Avoiding Spreadsheet Errors

Spreadsheets have become the indispensable tool for Finance professionals. Unfortunately, most spreadsheet users aren't formally trained as programmers -- they're self-taught, and picked spreadsheets up as they went along. Few spreadsheet users use the "test, test, and test again" approach to error checking that almost any trained programmer uses. So, not surprisingly, many spreadsheets have errors in them. Professor Ray Panko of the University of Hawaii has made a career out of studying these errors. Here's the abstract of his piece, titled "What We Know About Spreadsheet Errors":
Although spreadsheet programs are used for small "scratchpad" applications, they are also used to develop many large applications. In recent years, we have learned a good deal about the errors that people make when they develop spreadsheets. In general, errors seem to occur in a few percent of all cells, meaning that for large spreadsheets, the issue is how many errors there are, not whether an error exists. These error rates, although troubling, are in line with those in programming and other human cognitive domains. In programming, we have learned to follow strict development disciplines to eliminate most errors. Surveys of spreadsheet developers indicate that spreadsheet creation, in contrast, is informal, and few organizations have comprehensive policies for spreadsheet development. Although prescriptive articles have focused on such disciplines as modularization and having assumptions sections, these may be far less important than other innovations, especially cell-by-cell code inspection after the development phase.
According to this recent Wall Street Journal Interview of Panko, there are errors in about 1-2% of all formulas. According to other sources, there are likely errors in 20-40% of all spreadsheets. Panko's recommendation: budget about 1/4 of your time on error checking and trapping.
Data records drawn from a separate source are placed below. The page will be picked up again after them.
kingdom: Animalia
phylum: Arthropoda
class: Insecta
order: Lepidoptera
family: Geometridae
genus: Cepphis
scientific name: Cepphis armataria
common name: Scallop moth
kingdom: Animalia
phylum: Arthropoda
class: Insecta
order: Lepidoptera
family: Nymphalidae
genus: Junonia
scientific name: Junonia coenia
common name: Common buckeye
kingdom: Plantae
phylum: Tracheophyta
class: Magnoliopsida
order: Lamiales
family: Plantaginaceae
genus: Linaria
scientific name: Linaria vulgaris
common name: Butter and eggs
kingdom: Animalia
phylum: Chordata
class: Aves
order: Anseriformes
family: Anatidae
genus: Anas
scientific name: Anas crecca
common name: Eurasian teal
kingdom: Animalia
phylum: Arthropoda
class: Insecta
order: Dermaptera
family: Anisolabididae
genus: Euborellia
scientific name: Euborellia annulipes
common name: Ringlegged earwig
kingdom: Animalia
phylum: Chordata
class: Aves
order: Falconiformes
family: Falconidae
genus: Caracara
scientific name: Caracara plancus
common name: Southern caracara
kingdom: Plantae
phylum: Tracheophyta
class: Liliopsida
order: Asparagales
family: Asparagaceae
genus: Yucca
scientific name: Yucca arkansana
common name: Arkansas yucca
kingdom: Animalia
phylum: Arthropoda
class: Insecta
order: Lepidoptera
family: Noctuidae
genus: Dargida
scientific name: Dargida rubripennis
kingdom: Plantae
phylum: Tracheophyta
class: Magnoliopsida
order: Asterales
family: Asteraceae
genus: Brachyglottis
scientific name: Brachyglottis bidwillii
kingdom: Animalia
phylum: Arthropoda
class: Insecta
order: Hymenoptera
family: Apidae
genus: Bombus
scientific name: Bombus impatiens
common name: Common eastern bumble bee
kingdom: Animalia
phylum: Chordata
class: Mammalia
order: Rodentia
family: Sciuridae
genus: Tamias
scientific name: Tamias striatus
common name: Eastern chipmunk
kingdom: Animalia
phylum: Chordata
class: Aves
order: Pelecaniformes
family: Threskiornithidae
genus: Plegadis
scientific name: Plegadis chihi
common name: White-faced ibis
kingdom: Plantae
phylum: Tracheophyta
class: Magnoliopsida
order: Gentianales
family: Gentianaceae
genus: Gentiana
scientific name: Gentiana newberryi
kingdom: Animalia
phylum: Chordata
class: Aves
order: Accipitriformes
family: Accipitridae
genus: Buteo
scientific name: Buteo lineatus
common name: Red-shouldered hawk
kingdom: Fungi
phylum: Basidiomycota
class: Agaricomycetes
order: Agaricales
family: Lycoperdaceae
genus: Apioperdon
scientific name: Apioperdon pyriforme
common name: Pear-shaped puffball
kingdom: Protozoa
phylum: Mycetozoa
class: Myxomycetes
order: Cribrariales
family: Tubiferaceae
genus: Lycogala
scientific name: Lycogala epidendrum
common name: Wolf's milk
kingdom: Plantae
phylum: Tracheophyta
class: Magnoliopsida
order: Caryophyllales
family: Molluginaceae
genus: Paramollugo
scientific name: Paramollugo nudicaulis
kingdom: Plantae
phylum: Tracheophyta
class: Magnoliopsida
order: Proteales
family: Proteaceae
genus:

Ivars Peterson of MathTrek has a good post with some additional resources. One is a link to EuSpRIG a group that got its start in 1999. EuSpRIG is composed of individuals in business and academia. It promotes research on the nature and extent of risks associated with spreadsheets. Their site has got some excellent material on ways of preventing and detecting errors, techniques for limiting damage, and so on.

One excellent resource I found there is a piece titled "How do you know your spreadsheet is right? More than fifty Principles, Techniques and Practice of Spreadsheet Style". Some of it's a bit advanced for most spreadsheet users, but if you use spreadsheets on a regular basis, it's worth a read.